> **TASK INSTRUCTIONS**
Please write out all the data that follows exactly, without the pictures.

> **DATASET RECORDS**
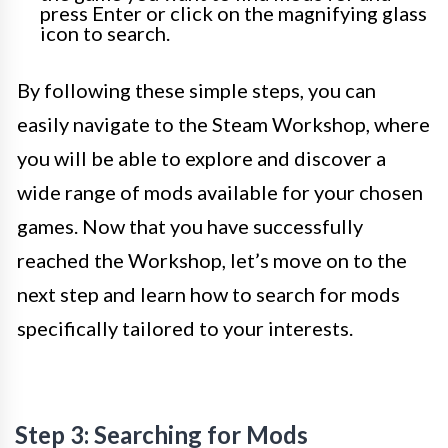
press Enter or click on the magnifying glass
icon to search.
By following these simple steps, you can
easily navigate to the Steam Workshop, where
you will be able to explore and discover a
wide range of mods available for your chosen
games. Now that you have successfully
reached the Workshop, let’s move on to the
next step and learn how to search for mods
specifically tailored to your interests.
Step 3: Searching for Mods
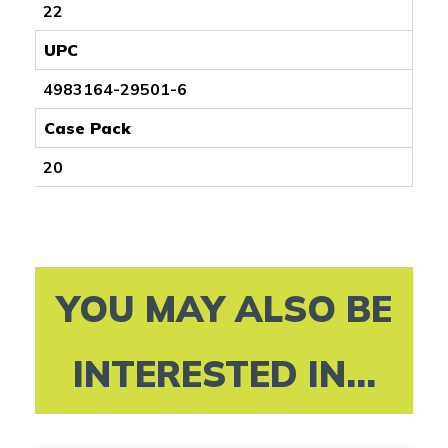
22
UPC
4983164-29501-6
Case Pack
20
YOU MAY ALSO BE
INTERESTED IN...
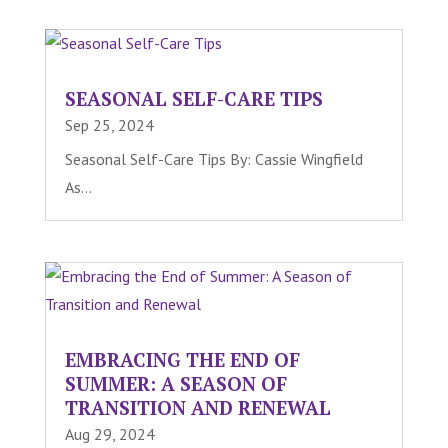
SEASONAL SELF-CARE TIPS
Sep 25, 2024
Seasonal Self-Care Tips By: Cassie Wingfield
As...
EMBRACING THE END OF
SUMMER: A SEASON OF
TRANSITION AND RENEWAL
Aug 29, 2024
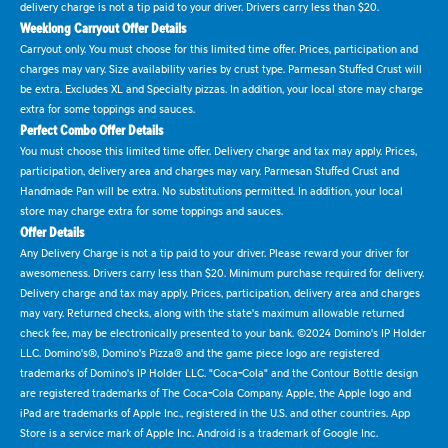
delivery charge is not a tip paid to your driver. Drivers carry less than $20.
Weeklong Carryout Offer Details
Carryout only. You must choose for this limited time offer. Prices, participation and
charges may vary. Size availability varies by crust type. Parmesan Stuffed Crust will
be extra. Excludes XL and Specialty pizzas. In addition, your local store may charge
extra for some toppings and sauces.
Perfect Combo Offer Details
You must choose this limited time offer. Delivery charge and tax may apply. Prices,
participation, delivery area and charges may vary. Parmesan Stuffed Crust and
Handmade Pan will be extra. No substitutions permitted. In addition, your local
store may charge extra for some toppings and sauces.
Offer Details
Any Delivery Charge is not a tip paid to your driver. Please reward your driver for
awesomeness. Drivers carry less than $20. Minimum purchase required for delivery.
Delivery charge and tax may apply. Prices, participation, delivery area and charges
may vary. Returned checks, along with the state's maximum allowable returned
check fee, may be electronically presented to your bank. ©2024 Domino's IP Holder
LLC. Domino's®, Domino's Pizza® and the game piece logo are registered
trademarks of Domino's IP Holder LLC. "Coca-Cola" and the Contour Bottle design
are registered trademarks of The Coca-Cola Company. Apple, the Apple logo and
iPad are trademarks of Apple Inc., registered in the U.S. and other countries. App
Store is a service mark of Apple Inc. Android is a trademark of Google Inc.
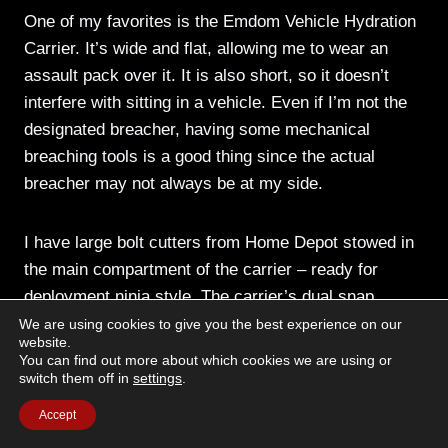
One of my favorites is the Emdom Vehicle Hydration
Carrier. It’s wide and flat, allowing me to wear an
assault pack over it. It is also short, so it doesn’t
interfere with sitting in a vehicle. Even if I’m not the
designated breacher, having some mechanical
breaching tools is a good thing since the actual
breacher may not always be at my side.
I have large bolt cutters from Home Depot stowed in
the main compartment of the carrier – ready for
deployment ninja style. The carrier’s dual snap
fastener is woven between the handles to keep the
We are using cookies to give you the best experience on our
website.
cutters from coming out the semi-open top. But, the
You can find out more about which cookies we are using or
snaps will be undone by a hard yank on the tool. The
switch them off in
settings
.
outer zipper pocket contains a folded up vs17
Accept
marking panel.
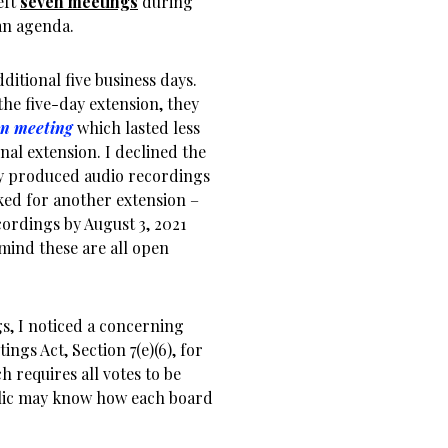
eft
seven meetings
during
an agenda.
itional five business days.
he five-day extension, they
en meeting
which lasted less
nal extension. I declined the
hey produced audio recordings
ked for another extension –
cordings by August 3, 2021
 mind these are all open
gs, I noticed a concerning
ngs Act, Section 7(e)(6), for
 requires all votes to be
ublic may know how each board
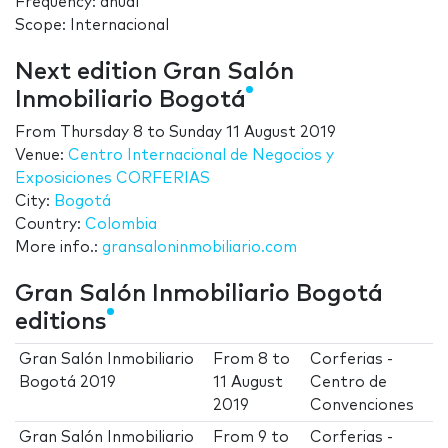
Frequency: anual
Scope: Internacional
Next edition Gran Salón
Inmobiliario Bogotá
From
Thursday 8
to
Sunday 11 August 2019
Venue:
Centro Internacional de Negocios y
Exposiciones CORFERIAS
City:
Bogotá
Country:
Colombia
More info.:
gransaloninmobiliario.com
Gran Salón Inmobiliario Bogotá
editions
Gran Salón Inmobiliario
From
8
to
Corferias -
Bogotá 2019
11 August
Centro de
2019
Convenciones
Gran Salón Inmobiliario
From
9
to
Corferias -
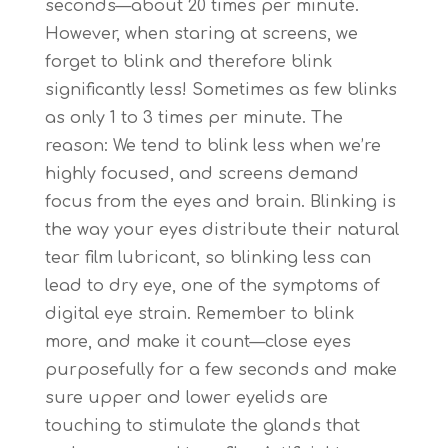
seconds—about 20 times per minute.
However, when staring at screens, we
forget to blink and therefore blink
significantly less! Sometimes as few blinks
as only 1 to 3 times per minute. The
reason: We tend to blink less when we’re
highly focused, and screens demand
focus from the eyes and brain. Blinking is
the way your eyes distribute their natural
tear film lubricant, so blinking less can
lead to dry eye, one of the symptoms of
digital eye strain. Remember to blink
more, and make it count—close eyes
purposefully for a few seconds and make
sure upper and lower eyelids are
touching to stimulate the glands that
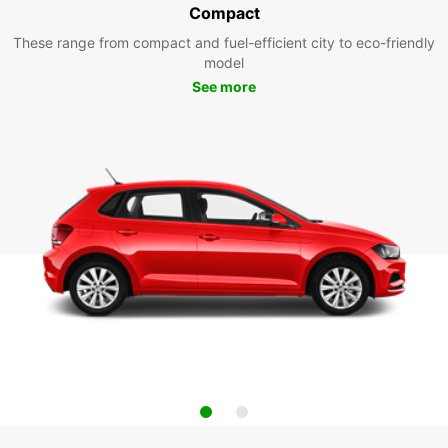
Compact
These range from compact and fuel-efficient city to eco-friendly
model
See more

> **YOUR RESPONSE**
press Enter or click on the magnifying glass
icon to search.
By following these simple steps, you can
easily navigate to the Steam Workshop, where
you will be able to explore and discover a
wide range of mods available for your chosen
games. Now that you have successfully
reached the Workshop, let’s move on to the
next step and learn how to search for mods
specifically tailored to your interests.
Step 3: Searching for Mods
22
UPC
4983164-29501-6
Case Pack
20
YOU MAY ALSO BE
INTERESTED IN...
SEASONAL SELF-CARE TIPS
Sep 25, 2024
Seasonal Self-Care Tips By: Cassie Wingfield
As...
EMBRACING THE END OF
SUMMER: A SEASON OF
TRANSITION AND RENEWAL
Aug 29, 2024
delivery charge is not a tip paid to your driver. Drivers carry less than $20.
Weeklong Carryout Offer Details
Carryout only. You must choose for this limited time offer. Prices, participation and
charges may vary. Size availability varies by crust type. Parmesan Stuffed Crust will
be extra. Excludes XL and Specialty pizzas. In addition, your local store may charge
extra for some toppings and sauces.
Perfect Combo Offer Details
You must choose this limited time offer. Delivery charge and tax may apply. Prices,
participation, delivery area and charges may vary. Parmesan Stuffed Crust and
Handmade Pan will be extra. No substitutions permitted. In addition, your local
store may charge extra for some toppings and sauces.
Offer Details
Any Delivery Charge is not a tip paid to your driver. Please reward your driver for
awesomeness. Drivers carry less than $20. Minimum purchase required for delivery.
Delivery charge and tax may apply. Prices, participation, delivery area and charges
may vary. Returned checks, along with the state's maximum allowable returned
check fee, may be electronically presented to your bank. ©2024 Domino's IP Holder
LLC. Domino's®, Domino's Pizza® and the game piece logo are registered
trademarks of Domino's IP Holder LLC. "Coca-Cola" and the Contour Bottle design
are registered trademarks of The Coca-Cola Company. Apple, the Apple logo and
iPad are trademarks of Apple Inc., registered in the U.S. and other countries. App
Store is a service mark of Apple Inc. Android is a trademark of Google Inc.
One of my favorites is the Emdom Vehicle Hydration
Carrier. It’s wide and flat, allowing me to wear an
assault pack over it. It is also short, so it doesn’t
interfere with sitting in a vehicle. Even if I’m not the
designated breacher, having some mechanical
breaching tools is a good thing since the actual
breacher may not always be at my side.
I have large bolt cutters from Home Depot stowed in
the main compartment of the carrier – ready for
deployment ninja style. The carrier’s dual snap
fastener is woven between the handles to keep the
We are using cookies to give you the best experience on our
website.
cutters from coming out the semi-open top. But, the
You can find out more about which cookies we are using or
snaps will be undone by a hard yank on the tool. The
switch them off in
settings
.
outer zipper pocket contains a folded up vs17
Accept
marking panel.
eft
seven meetings
during
an agenda.
itional five business days.
he five-day extension, they
en meeting
which lasted less
nal extension. I declined the
hey produced audio recordings
ked for another extension –
cordings by August 3, 2021
 mind these are all open
gs, I noticed a concerning
ngs Act, Section 7(e)(6), for
 requires all votes to be
ublic may know how each board
Frequency: anual
Scope: Internacional
Next edition Gran Salón
Inmobiliario Bogotá
From
Thursday 8
to
Sunday 11 August 2019
Venue:
Centro Internacional de Negocios y
Exposiciones CORFERIAS
City:
Bogotá
Country:
Colombia
More info.:
gransaloninmobiliario.com
Gran Salón Inmobiliario Bogotá
editions
Gran Salón Inmobiliario
From
8
to
Corferias -
Bogotá 2019
11 August
Centro de
2019
Convenciones
Gran Salón Inmobiliario
From
9
to
Corferias -
seconds—about 20 times per minute.
However, when staring at screens, we
forget to blink and therefore blink
significantly less! Sometimes as few blinks
as only 1 to 3 times per minute. The
reason: We tend to blink less when we’re
highly focused, and screens demand
focus from the eyes and brain. Blinking is
the way your eyes distribute their natural
tear film lubricant, so blinking less can
lead to dry eye, one of the symptoms of
digital eye strain. Remember to blink
more, and make it count—close eyes
purposefully for a few seconds and make
sure upper and lower eyelids are
touching to stimulate the glands that
Compact
These range from compact and fuel-efficient city to eco-friendly
model
See more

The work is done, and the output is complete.